======== TEKS BACAAN

Analisis kandungan minyak yang dilakukan terhadap tujuh aksesi yang diberikan kompos dan kotoran sapi, sehingga tidak dapat membandingkan dengan kombinasi perlakuan kotoran sapi dan pupuk NPK. Akan tetapi dapat ditunjukkan bahwa kandungan minyak tertinggi 39.6% pada aksesi Dompu yang diberikan kotoran sapi dan terendah 24.9% aksesi Lampung yang diberikan kotoran sapi juga.
Keberadaan mikrob di perakaran tanaman jarak pagar
Mikrob yang ditemukan pada pertanaman jarak pagar di lahan pasca tambang timah beragam jenisnya. Isolasi dari daerah perakaran jarak pagar didapatkan beberapa jenis cendawan dan bakteri (Lisfiani 2008). Cendawan yang ada di lokasi penelitian seperti Aspergillus sp, Aspergillus niger, Penicillium sp, Trichoderma sp,
Acremonium sp, Mucor sp, Alternaria sp, dan Paecilomyces sp. Di samping terdapat
cendawan seperti yang telah disebutkan di atas, kehadiran Bacillus dan Pseudomonas
hampir di semua perlakuan (Lisfiani 2008). Keberadaan mikrob baik cendawan maupun bakteri sangat membantu dalam pertumbuhan tanaman. Bacillus dan
Pseudomonas merupakan bakteri yang telah diidentifikasi mampu melarutkan P yang
tidak larut menjadi bentuk tersedia bagi tanaman (Atlas & Bortha 1998).

================
======== DATA UNTUK DIPERIKSA

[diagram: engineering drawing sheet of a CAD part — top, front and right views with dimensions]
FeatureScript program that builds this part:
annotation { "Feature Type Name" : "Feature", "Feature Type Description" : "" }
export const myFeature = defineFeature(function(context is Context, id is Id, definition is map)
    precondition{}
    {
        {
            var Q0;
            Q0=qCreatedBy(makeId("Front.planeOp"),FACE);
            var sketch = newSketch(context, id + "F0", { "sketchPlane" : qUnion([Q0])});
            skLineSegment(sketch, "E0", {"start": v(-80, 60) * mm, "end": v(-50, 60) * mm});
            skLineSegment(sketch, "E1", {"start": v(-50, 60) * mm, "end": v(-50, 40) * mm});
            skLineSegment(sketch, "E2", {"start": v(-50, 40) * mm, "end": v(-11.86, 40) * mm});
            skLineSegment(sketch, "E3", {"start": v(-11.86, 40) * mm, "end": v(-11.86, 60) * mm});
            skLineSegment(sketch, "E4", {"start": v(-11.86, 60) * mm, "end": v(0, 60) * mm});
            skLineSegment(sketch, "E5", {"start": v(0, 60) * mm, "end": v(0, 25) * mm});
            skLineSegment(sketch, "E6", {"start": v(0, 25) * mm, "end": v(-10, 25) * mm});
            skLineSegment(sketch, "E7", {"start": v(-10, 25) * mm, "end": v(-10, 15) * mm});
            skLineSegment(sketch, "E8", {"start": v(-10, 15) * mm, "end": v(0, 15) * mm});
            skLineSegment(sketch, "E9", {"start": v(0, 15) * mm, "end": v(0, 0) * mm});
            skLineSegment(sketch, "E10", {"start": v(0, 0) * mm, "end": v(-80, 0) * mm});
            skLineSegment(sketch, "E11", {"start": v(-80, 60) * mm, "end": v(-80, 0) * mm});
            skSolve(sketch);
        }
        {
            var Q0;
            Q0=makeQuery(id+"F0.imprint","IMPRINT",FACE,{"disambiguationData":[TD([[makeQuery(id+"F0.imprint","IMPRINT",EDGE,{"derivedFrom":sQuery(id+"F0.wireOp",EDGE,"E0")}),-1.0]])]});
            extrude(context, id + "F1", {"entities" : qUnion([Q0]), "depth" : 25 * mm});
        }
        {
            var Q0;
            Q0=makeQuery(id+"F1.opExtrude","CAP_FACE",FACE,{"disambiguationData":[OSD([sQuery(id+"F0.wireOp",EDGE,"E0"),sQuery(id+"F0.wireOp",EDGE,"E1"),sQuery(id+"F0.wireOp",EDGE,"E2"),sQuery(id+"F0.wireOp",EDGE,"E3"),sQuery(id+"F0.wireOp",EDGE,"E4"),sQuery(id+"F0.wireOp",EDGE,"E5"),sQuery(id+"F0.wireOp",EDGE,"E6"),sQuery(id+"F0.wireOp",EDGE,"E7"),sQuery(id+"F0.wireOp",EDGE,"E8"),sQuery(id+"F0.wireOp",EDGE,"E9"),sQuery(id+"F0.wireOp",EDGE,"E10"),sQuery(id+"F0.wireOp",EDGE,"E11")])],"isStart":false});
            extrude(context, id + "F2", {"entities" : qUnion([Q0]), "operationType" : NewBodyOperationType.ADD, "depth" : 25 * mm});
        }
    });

================

(DAFTAR TUGAS)
1. Ringkaslah teks bacaan dalam dua kalimat.
2. Salin bagian teks bacaan yang dimulai dengan "Keberadaan mikrob di" dan berlanjut sampai "(Atlas & Bortha 1998).".
Materi di atas sama sekali tidak digunakan di sini.

(JAWABAN PER TUGAS)
1. Kandungan minyak tertinggi, 39.6%, terdapat pada aksesi Dompu dan yang terendah, 24.9%, pada aksesi Lampung, keduanya diberi kotoran sapi. Di perakaran jarak pagar pada lahan pasca tambang timah ditemukan beragam cendawan serta bakteri Bacillus dan Pseudomonas, yang mampu melarutkan P yang tidak larut menjadi bentuk tersedia bagi tanaman.

2.
Keberadaan mikrob di perakaran tanaman jarak pagar
Mikrob yang ditemukan pada pertanaman jarak pagar di lahan pasca tambang timah beragam jenisnya. Isolasi dari daerah perakaran jarak pagar didapatkan beberapa jenis cendawan dan bakteri (Lisfiani 2008). Cendawan yang ada di lokasi penelitian seperti Aspergillus sp, Aspergillus niger, Penicillium sp, Trichoderma sp,
Acremonium sp, Mucor sp, Alternaria sp, dan Paecilomyces sp. Di samping terdapat
cendawan seperti yang telah disebutkan di atas, kehadiran Bacillus dan Pseudomonas
hampir di semua perlakuan (Lisfiani 2008). Keberadaan mikrob baik cendawan maupun bakteri sangat membantu dalam pertumbuhan tanaman. Bacillus dan
Pseudomonas merupakan bakteri yang telah diidentifikasi mampu melarutkan P yang
tidak larut menjadi bentuk tersedia bagi tanaman (Atlas & Bortha 1998).